··· Source data ···

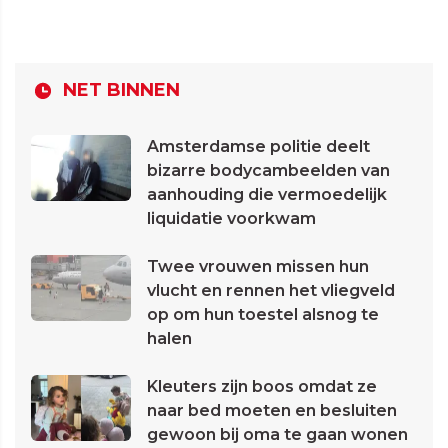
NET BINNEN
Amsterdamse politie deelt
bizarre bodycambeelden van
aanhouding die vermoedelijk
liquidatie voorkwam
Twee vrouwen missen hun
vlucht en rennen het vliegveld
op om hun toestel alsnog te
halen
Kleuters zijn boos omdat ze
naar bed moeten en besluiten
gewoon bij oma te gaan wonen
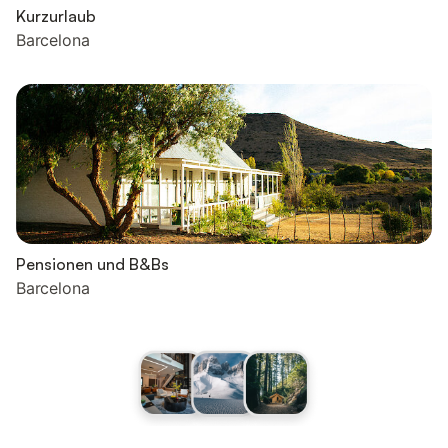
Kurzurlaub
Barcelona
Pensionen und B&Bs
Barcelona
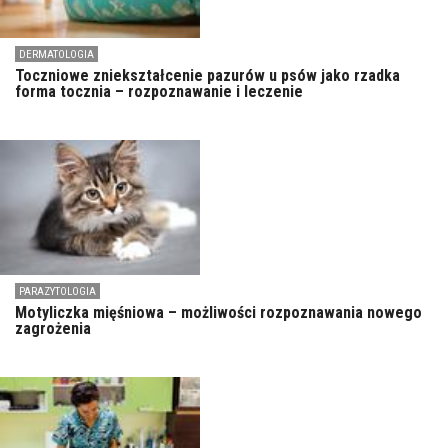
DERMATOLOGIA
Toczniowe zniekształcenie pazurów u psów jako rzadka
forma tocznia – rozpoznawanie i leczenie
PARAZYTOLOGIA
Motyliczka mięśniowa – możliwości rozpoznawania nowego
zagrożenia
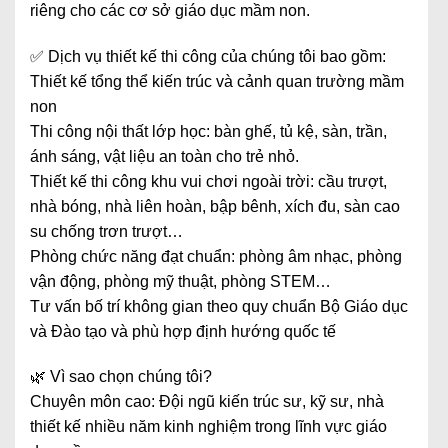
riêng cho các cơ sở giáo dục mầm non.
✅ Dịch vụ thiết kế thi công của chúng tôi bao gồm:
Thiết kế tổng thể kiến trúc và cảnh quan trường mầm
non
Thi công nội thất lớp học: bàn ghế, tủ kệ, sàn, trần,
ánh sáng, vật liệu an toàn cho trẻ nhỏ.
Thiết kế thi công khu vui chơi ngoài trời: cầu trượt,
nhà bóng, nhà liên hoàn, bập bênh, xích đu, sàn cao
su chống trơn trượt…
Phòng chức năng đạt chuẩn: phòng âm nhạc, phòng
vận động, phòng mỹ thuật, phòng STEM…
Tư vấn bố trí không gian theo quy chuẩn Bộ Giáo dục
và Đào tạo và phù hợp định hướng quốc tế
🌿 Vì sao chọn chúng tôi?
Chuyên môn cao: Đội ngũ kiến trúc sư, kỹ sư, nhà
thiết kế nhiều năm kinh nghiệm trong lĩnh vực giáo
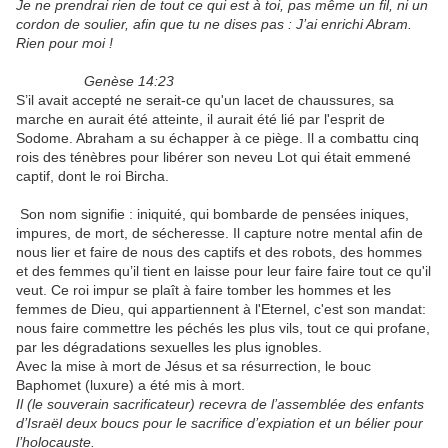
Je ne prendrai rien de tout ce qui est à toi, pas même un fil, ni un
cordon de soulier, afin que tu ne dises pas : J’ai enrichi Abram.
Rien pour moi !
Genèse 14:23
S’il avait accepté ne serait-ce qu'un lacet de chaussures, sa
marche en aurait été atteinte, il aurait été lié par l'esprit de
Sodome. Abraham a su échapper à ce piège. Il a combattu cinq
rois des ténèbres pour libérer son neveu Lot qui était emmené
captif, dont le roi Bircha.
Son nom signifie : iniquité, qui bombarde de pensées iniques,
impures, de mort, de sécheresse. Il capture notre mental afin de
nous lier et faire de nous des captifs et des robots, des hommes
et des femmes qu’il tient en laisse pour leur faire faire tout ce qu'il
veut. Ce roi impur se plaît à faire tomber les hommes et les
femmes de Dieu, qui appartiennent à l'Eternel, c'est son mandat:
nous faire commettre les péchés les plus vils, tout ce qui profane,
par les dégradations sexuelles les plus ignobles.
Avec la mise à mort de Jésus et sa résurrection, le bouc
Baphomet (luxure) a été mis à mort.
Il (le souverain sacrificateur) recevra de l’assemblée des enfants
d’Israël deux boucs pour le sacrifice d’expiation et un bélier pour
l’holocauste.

···
··· Source data ···

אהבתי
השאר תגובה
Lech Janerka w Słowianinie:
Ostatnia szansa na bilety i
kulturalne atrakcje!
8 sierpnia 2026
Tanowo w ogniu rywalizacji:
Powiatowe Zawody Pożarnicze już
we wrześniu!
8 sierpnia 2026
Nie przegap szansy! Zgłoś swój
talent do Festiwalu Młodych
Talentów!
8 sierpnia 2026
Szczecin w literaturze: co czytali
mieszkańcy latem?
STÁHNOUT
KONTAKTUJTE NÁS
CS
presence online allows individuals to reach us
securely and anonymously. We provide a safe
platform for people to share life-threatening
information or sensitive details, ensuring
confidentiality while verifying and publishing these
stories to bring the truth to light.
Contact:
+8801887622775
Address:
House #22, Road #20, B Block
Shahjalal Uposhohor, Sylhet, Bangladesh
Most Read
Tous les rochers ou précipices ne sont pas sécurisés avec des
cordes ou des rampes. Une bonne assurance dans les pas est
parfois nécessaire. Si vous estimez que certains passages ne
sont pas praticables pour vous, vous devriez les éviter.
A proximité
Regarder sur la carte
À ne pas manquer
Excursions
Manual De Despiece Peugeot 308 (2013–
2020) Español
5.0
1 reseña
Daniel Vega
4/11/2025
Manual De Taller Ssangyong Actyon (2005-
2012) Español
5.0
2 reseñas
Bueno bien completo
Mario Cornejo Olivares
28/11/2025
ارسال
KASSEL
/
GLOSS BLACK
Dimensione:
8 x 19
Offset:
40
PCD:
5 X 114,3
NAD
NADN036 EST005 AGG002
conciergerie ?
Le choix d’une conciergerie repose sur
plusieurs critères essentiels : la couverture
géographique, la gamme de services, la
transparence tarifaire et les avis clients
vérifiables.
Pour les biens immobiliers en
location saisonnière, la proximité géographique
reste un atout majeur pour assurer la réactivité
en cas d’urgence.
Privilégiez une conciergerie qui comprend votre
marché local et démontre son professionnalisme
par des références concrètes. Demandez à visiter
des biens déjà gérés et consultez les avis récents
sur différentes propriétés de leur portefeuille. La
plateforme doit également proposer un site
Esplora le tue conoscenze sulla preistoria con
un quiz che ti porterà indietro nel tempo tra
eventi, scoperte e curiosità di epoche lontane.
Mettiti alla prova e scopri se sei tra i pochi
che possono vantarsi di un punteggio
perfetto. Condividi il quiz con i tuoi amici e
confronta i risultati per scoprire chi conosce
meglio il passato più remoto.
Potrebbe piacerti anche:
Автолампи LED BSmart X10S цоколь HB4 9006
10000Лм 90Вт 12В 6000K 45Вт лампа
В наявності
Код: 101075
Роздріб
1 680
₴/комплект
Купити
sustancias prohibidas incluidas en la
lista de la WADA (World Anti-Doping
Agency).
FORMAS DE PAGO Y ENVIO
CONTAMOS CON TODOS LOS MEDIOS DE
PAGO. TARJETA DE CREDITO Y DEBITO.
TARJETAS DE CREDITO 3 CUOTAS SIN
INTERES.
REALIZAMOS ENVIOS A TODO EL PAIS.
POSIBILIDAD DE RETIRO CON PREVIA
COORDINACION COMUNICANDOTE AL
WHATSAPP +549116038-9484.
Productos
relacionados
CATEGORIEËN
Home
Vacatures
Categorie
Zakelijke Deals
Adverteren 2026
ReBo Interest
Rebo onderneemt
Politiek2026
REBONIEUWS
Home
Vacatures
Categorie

···
··· Source data ···

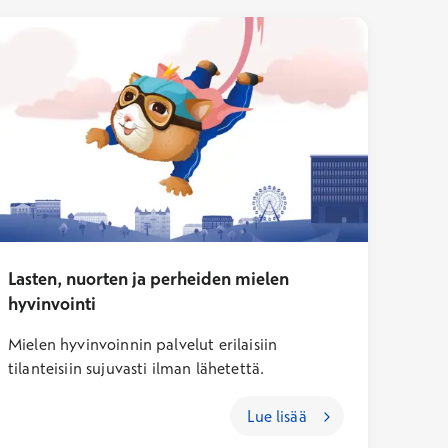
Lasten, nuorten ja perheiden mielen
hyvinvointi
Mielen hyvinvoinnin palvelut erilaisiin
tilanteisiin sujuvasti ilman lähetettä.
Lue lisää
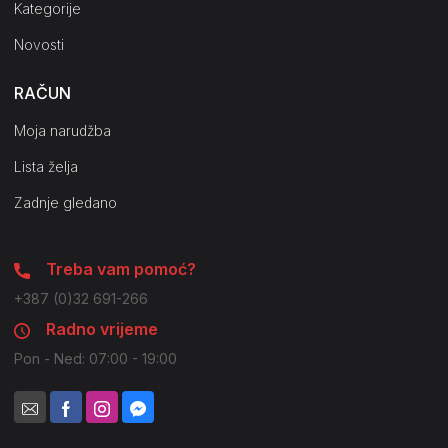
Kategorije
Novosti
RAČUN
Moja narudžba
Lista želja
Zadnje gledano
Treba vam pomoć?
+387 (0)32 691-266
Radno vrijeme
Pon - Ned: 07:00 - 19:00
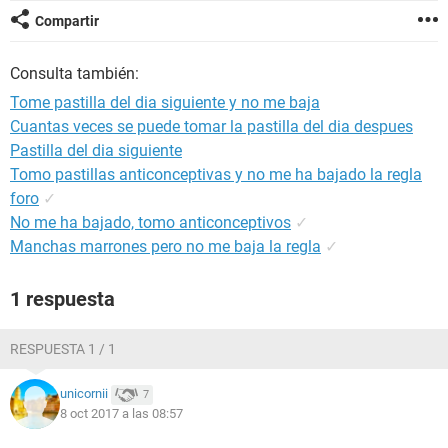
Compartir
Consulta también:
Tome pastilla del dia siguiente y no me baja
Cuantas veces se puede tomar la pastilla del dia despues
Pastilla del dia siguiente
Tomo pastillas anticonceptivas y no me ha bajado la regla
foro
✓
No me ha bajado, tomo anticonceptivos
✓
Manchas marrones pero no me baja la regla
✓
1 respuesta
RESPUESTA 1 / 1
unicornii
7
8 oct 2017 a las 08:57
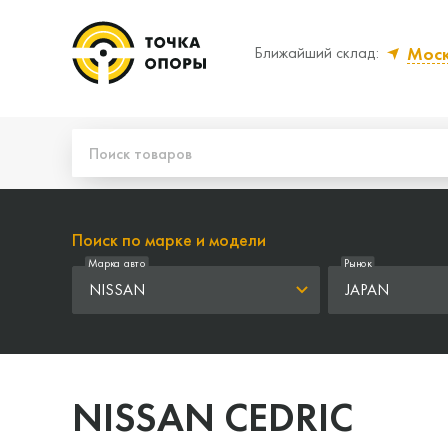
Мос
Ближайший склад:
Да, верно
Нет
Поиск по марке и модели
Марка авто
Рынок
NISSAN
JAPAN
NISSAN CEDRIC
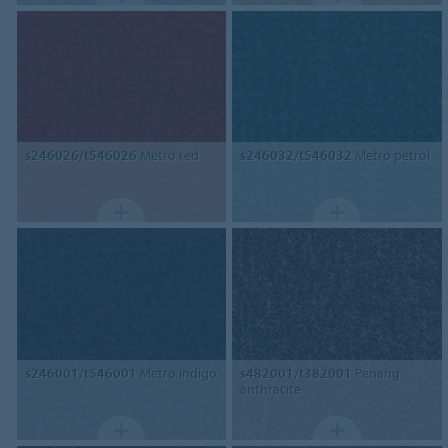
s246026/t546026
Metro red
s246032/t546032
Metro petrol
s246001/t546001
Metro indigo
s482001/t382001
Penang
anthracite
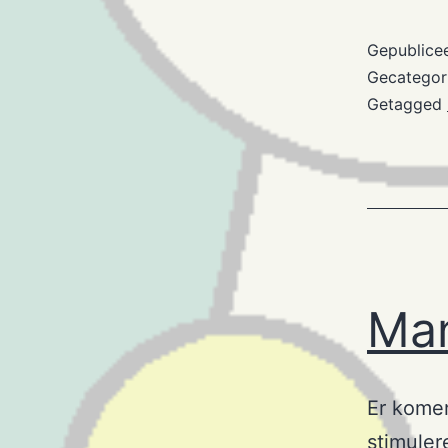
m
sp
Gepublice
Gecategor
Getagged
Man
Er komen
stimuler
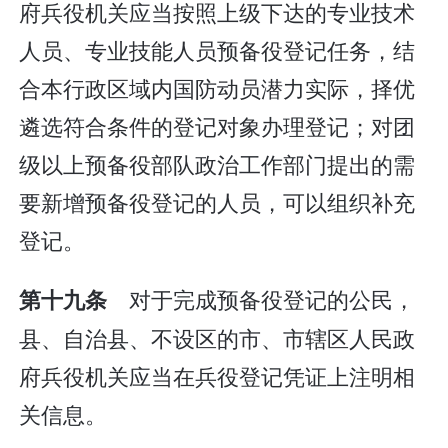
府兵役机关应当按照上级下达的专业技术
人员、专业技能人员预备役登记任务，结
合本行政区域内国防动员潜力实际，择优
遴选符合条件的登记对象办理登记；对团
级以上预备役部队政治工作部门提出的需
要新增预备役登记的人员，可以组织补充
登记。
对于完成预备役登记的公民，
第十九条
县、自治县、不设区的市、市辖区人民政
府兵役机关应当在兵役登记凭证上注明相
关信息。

···

- Activity: Write down every line of the data above that includes the string "vous".

- Response below:
parfois nécessaire. Si vous estimez que certains passages ne
sont pas praticables pour vous, vous devriez les éviter.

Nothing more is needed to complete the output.